Ela segue o modelo implementado por Lula. Acredito que o Brasil segue um capitalismo mais ao estilo francês do que ao chinês, no qual o Estado apoia a criação de grandes empresas privadas nacionais, além de investir diretamente em estatais fortes, como Eletrobrás e a própria Petrobras. Acho que existem duas Dilmas. Uma é a administradora competente e extremamente pragmática, e outra é mais ideológica, mais nacionalista, mas nacional-desenvolvimentista. Esta segunda Dilma expressa o regime do pré-sal. Acho que vamos ver as duas dependendo do tema e das circunstâncias.
Considerando essa participação maior do Estado, em que áreas estratégicas ele deve atuar? Qual o limite dessa atuação?
Quando estive com Lula há dois meses, perguntei que lição ele havia tirado da crise financeira de 2008. Lula me disse que “o Estado deve estar preparado para atuar, deve regular e mobilizar capital privado e intervir temporariamente”. Espero que o Brasil siga isso. Porque o grande perigo é o abuso disso, o uso de dinheiro público para questões que não educação, infraestrutura e outras demandas da sociedade. Acredito que a chave para o investimento público é fomentar a inovação.
Na nova configuração de forças partidárias que emergiram das urnas, o que lhe chama a atenção?
O fortalecimento do PT, sem dúvida. O partido já não é mais aquele das décadas de 80 e 90, com força nas zonas mais industrializadas, especialmente em São Paulo e na região Sul. O PT tem mudado e crescido, como consequência natural dos oito anos de Lula no poder, agora com sua força crescente nas áreas mais pobres do País, no Nordeste e no Norte. É um PT mais vinculado ao Estado, ao governo. Mas acho que, com Dilma eleita, ela não governará seguindo apenas o interesse de seu partido.

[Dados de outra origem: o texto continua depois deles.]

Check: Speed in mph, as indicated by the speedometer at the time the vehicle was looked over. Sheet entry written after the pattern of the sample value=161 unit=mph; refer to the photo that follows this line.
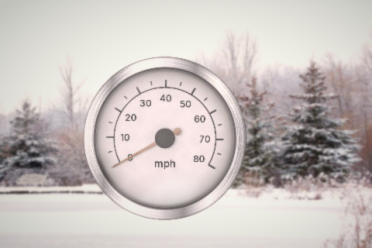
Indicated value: value=0 unit=mph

Mas a ala mais radical do PT tende a impor sua agenda com mais força agora?
É muito difícil responder a essa pergunta. Dilma desenvolveu sua carreira nos bastidores do poder, então não dá para prever como lidará com esses assédios. O Lula, com seu jogo de cintura e sua intuição política extraordinária, restringiu a atuação dos radicais. Até onde sabemos, a Dilma terá que levar em conta não só a força das correntes do PT, mas os interesses de todos os aliados, especialmente do PMDB. Os governos sempre têm que responder às circunstâncias. Então, até que ponto ela terá dificuldade com isso não dá para saber, é uma pergunta aberta.
De que forma a composição do Congresso interfere na governabilidade do próximo presidente?
Depende de quem for o presidente. Com Dilma, o processo de negociação com o Congresso será muito mais fácil. Na hipótese de Serra, ele teria grande dificuldade para governar.
Então só com um governo Dilma sairão as ansiadas reformas política e tributária?
Não sei se interessam ao PT essas reformas. Acho que interessam muito ao País, mas a questão de fundo será saber o que acontecerá no mundo. Os economistas do PT acreditam que o Brasil tem tempo para fazer ajustes suaves do déficit fiscal, reduzindo de forma muito lenta o nível de investimento do BNDES. A concepção de pessoas como Luciano Coutinho é de que o Brasil tem tempo para reduzir o déficit fiscal e o nível de endividamento do BNDES, tempo para desenvolver formas mais sólidas de financiamento a longo prazo. Isso não será um problema se a economia mundial permanecer no nível atual. A sorte é que atualmente não há nenhuma crise imediata para resolver.